WHAT NEEDS TO BE DONE:
Provide only the number of lines in the data below that contain the word "pixels".

[Records from a dataset]

=======

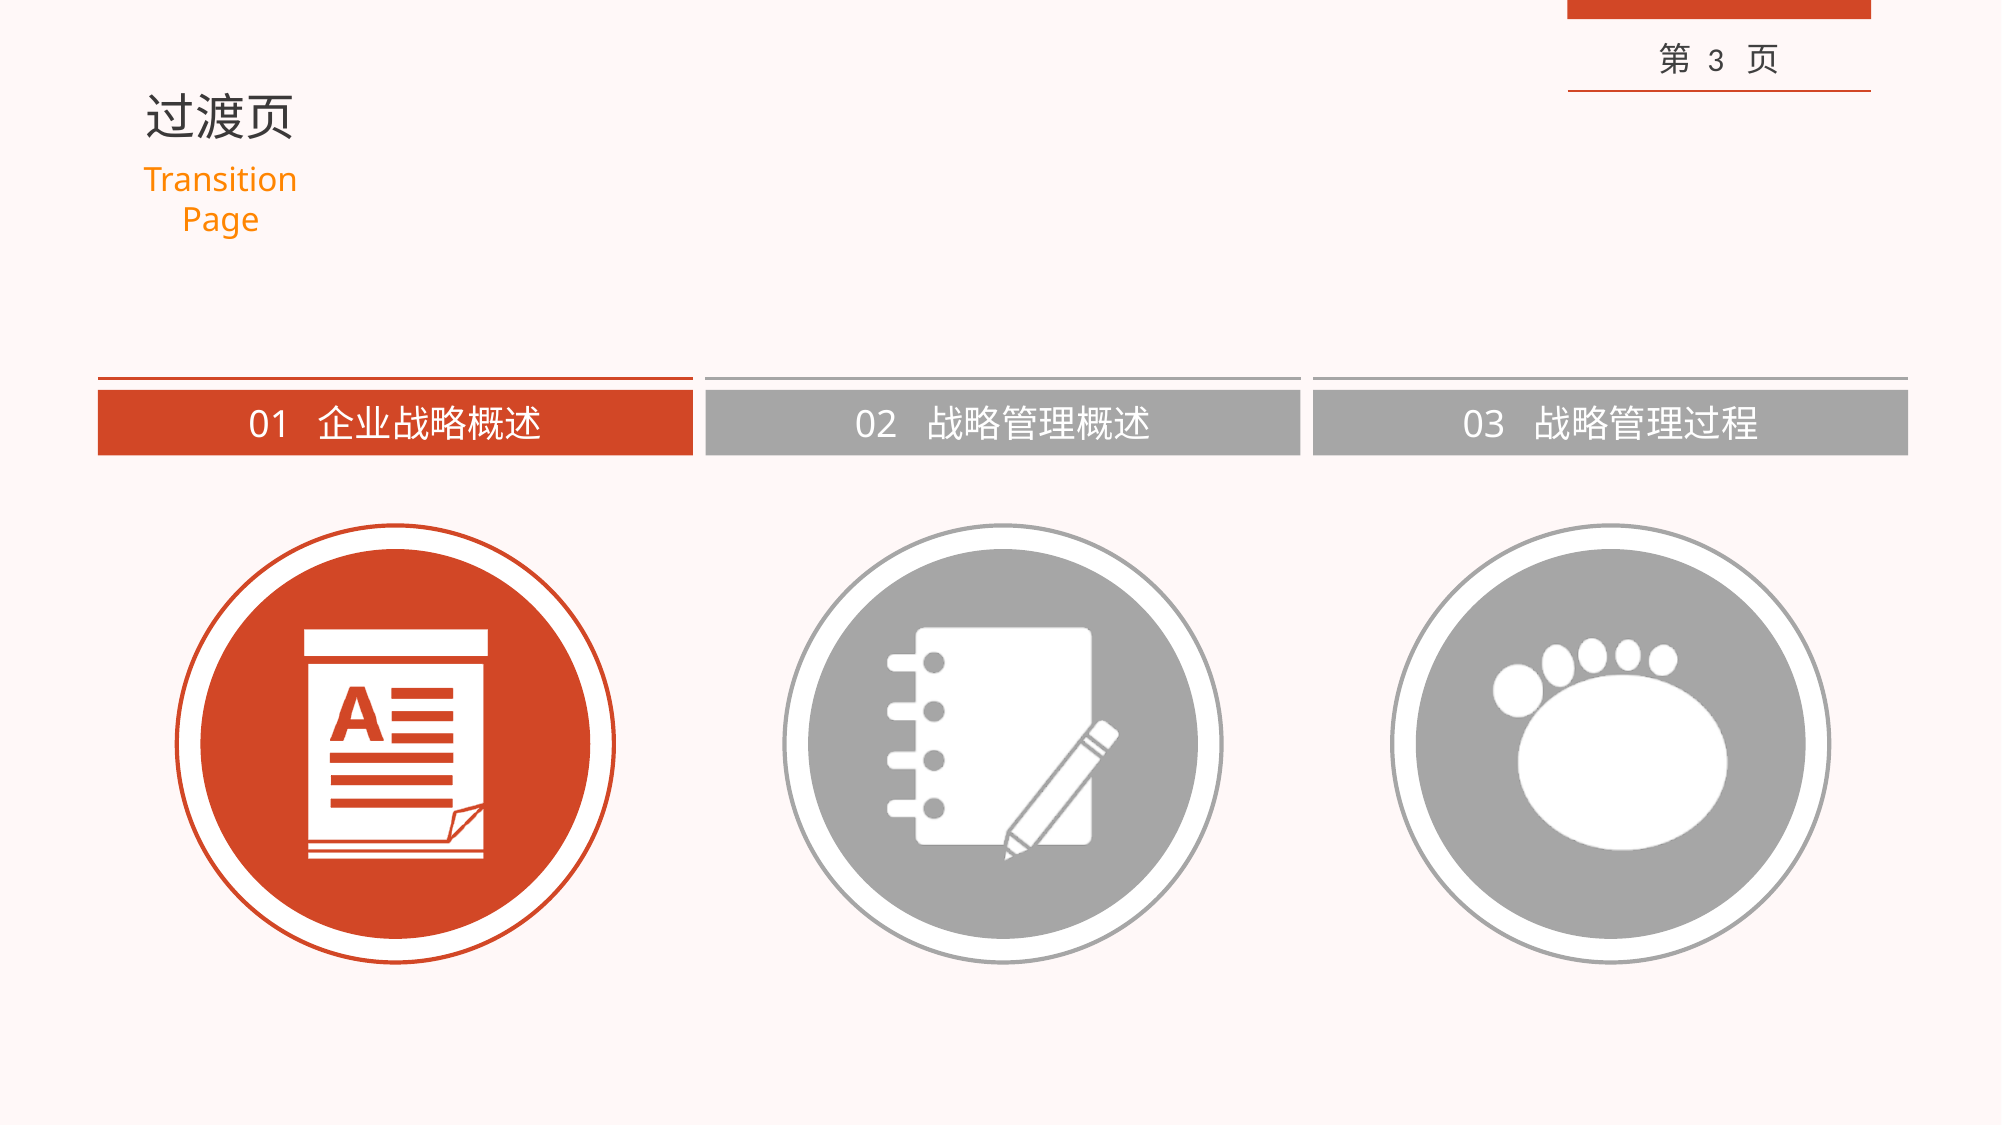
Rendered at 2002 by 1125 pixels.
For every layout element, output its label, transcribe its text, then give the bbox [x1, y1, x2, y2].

picture [1492, 625, 1729, 863]
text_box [784, 525, 1222, 963]
picture [884, 625, 1122, 863]
text_box 01 企业战略概述 [96, 388, 695, 458]
picture [276, 625, 514, 863]
text_box 02 战略管理概述 [703, 388, 1303, 458]
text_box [176, 525, 615, 963]
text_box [1391, 525, 1830, 963]
text_box 03 战略管理过程 [1311, 388, 1910, 458]
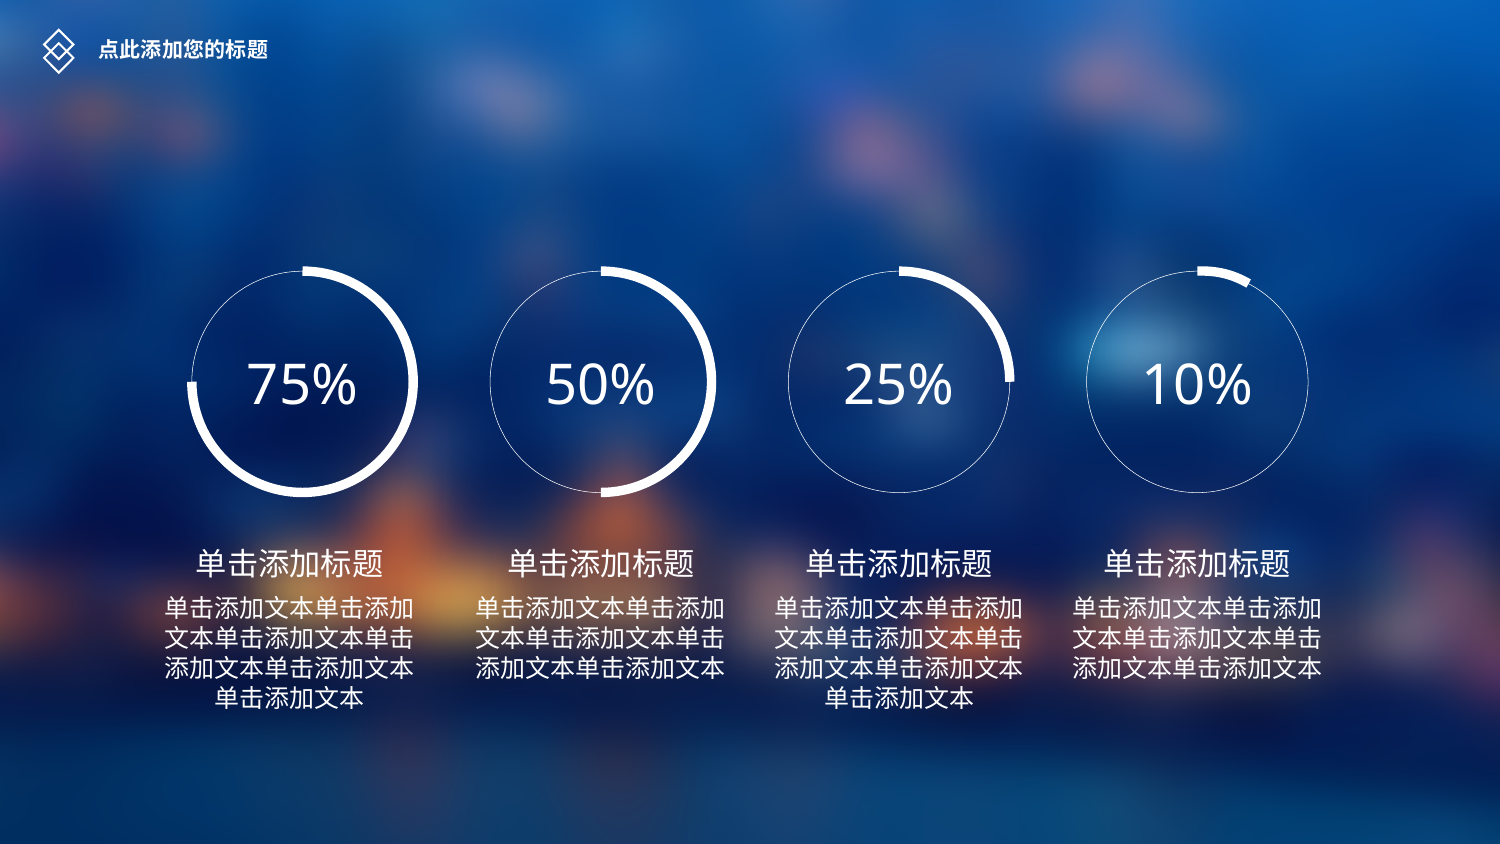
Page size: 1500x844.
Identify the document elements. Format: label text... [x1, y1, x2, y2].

text_box 50% [489, 270, 600, 494]
text_box [899, 270, 1011, 382]
text_box [600, 270, 713, 494]
text_box [1197, 269, 1250, 285]
text_box [190, 270, 415, 494]
text_box 单击添加标题 单击添加文本单击添加 文本单击添加文本单击 添加文本单击添加文本 单击添加文本 [759, 536, 1039, 720]
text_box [44, 29, 74, 73]
text_box 点此添加您的标题 [83, 28, 347, 69]
text_box 单击添加标题 单击添加文本单击添加 文本单击添加文本单击 添加文本单击添加文本 [1057, 536, 1338, 690]
text_box 单击添加标题 单击添加文本单击添加 文本单击添加文本单击 添加文本单击添加文本 单击添加文本 [149, 536, 430, 720]
picture [0, 0, 1500, 844]
text_box 10% [1085, 270, 1310, 494]
text_box 75% [190, 270, 302, 381]
text_box 25% [787, 270, 1011, 494]
text_box 单击添加标题 单击添加文本单击添加 文本单击添加文本单击 添加文本单击添加文本 [460, 536, 741, 690]
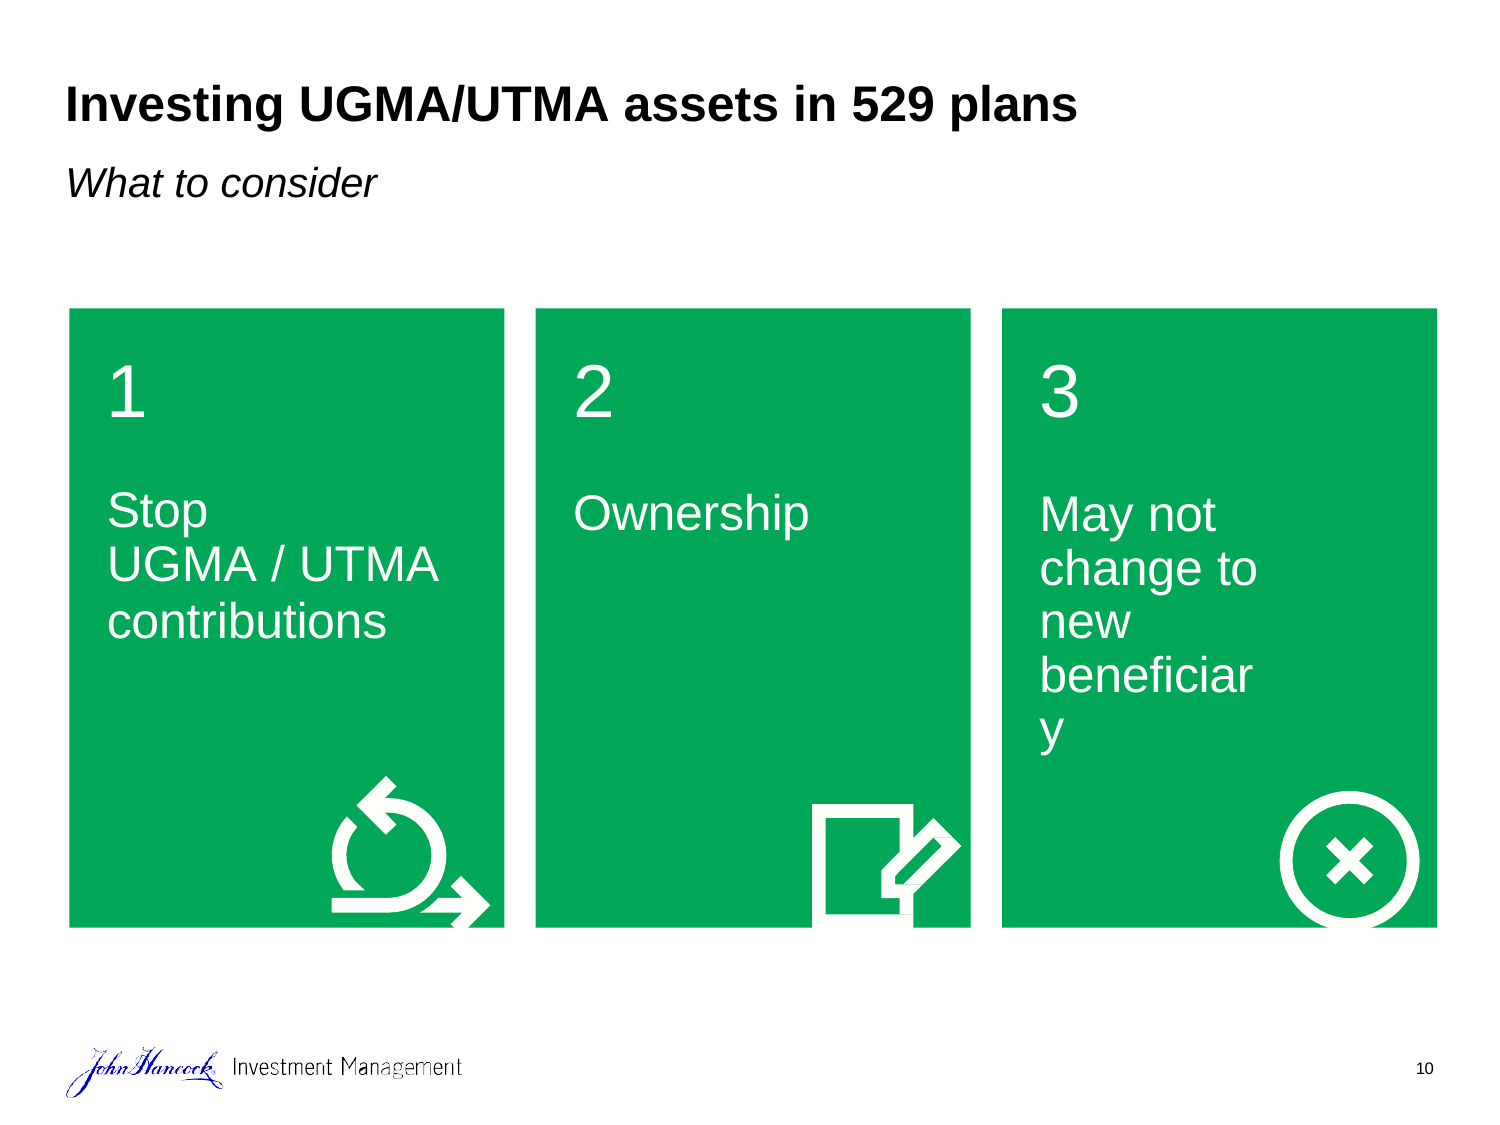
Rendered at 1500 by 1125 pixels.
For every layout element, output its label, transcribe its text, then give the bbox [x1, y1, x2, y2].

text_box [331, 776, 447, 913]
text_box [69, 649, 505, 928]
text_box 1 Stop UGMA / UTMA contributions [69, 308, 505, 649]
picture [381, 1062, 414, 1079]
text_box 3 May not change to new beneficiary [1002, 308, 1437, 756]
picture [445, 1058, 462, 1075]
text_box [419, 875, 491, 935]
text_box 2 Ownership [535, 308, 971, 541]
text_box What to consider [63, 154, 380, 207]
picture [416, 1062, 431, 1075]
slide_number 10 [1409, 1057, 1443, 1125]
picture [66, 1046, 223, 1098]
text_box [535, 541, 971, 928]
text_box [1279, 790, 1420, 932]
text_box [812, 804, 962, 929]
text_box [1002, 308, 1438, 928]
title Investing UGMA/UTMA assets in 529 plans [63, 69, 1350, 260]
picture [342, 1057, 356, 1075]
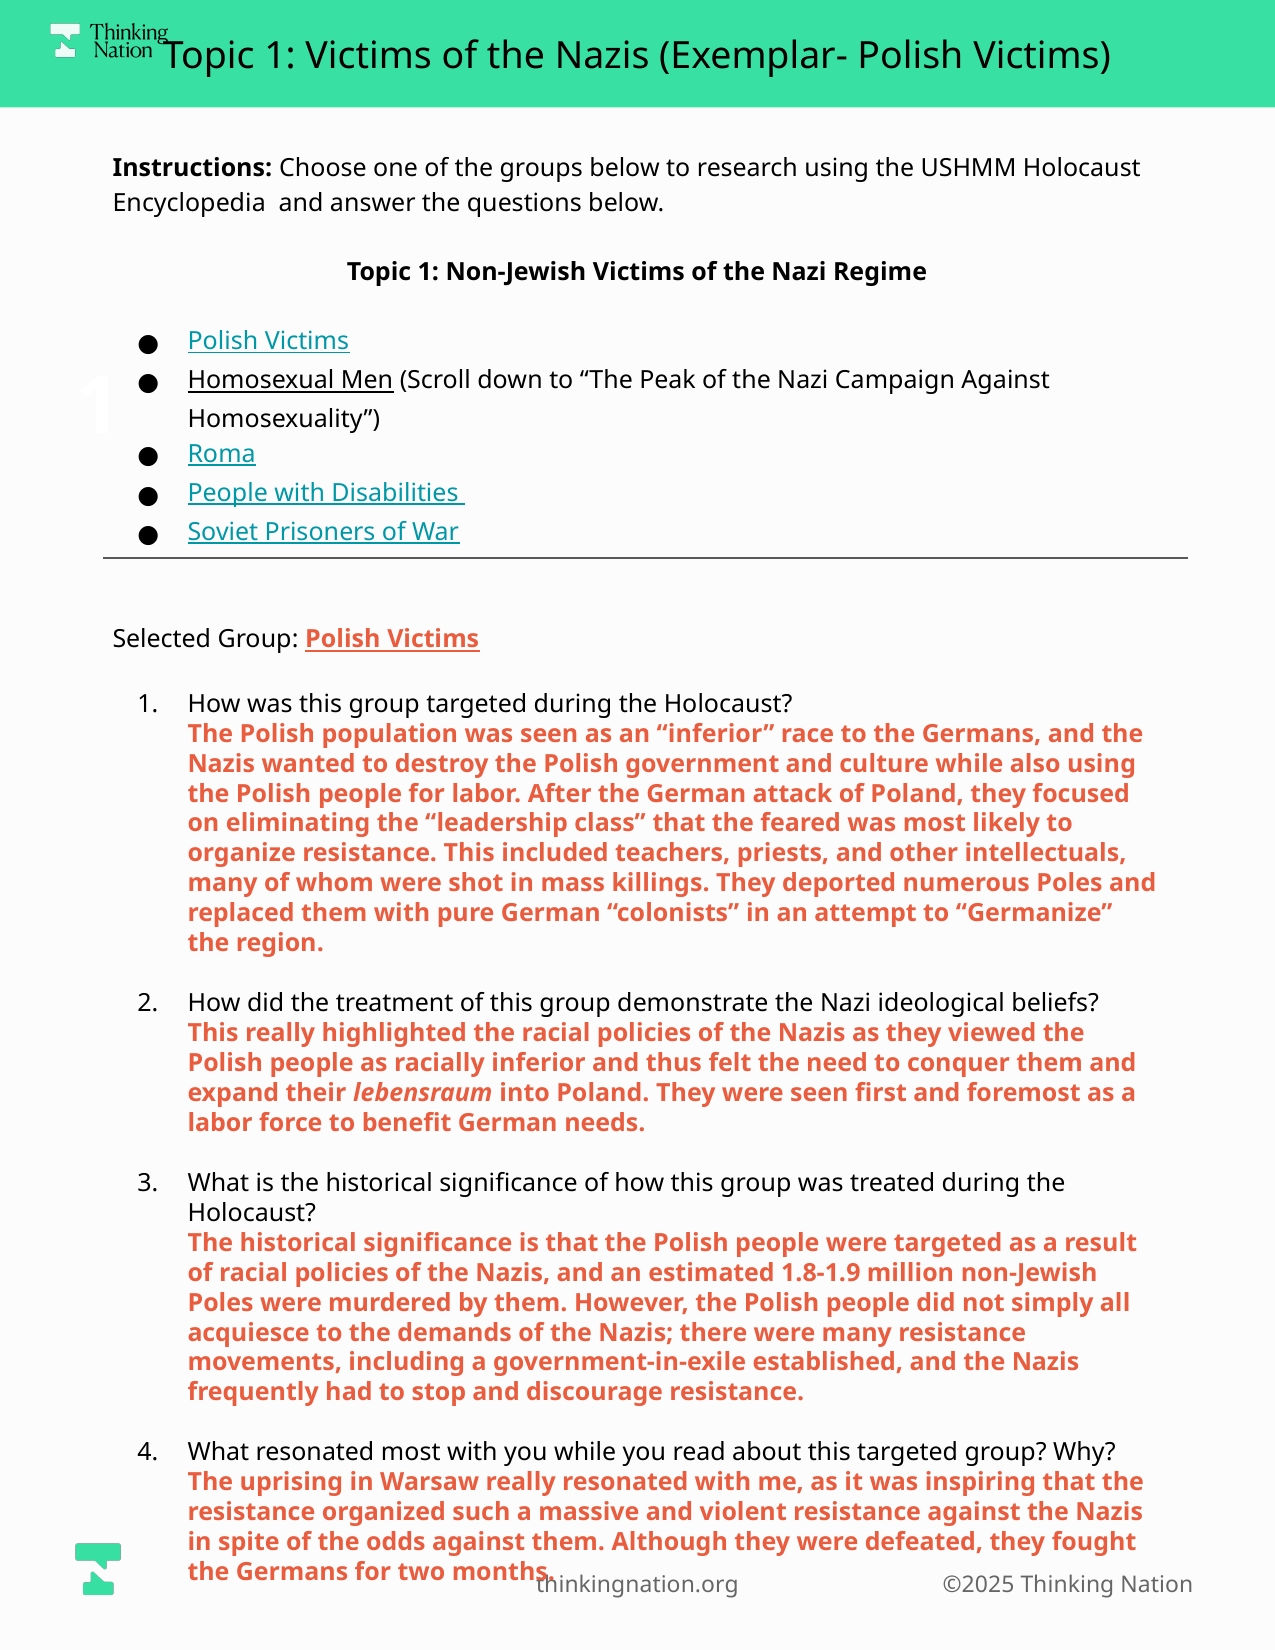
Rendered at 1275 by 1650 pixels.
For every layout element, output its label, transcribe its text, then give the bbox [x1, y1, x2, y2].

picture [62, 1533, 134, 1605]
text_box thinkingnation.org [486, 1601, 789, 1605]
text_box 1 [30, 315, 165, 450]
text_box Topic 1: Victims of the Nazis (Exemplar- Polish Victims) [0, 0, 1275, 108]
picture [36, 12, 172, 69]
text_box ©2025 Thinking Nation [907, 1553, 1210, 1605]
text_box Instructions: Choose one of the groups below to research using the USHMM Holocaust Encyclopedia and answer the questions below. Topic 1: Non-Jewish Victims of the Nazi Regime Polish Victims Homosexual Men (Scroll down to “The Peak of the Nazi Campaign Against Homosexuality”) Roma People with Disabilities Soviet Prisoners of War Selected Group: Polish Victims How was this group targeted during the Holocaust? The Polish population was seen as an “inferior” race to the Germans, and the Nazis wanted to destroy the Polish government and culture while also using the Polish people for labor. After the German attack of Poland, they focused on eliminating the “leadership class” that the feared was most likely to organize resistance. This included teachers, priests, and other intellectuals, many of whom were shot in mass killings. They deported numerous Poles and replaced them with pure German “colonists” in an attempt to “Germanize” the region. How did the treatment of this group demonstrate the Nazi ideological beliefs? This really highlighted the racial policies of the Nazis as they viewed the Polish people as racially inferior and thus felt the need to conquer them and expand their lebensraum into Poland. They were seen first and foremost as a labor force to benefit German needs. What is the historical significance of how this group was treated during the Holocaust? The historical significance is that the Polish people were targeted as a result of racial policies of the Nazis, and an estimated 1.8-1.9 million non-Jewish Poles were murdered by them. However, the Polish people did not simply all acquiesce to the demands of the Nazis; there were many resistance movements, including a government-in-exile established, and the Nazis frequently had to stop and discourage resistance. What resonated most with you while you read about this targeted group? Why? The uprising in Warsaw really resonated with me, as it was inspiring that the resistance organized such a massive and violent resistance against the Nazis in spite of the odds against them. Although they were defeated, they fought the Germans for two months. [97, 132, 1178, 1601]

=======

SOLUTION TO THIS EXERCISE:
3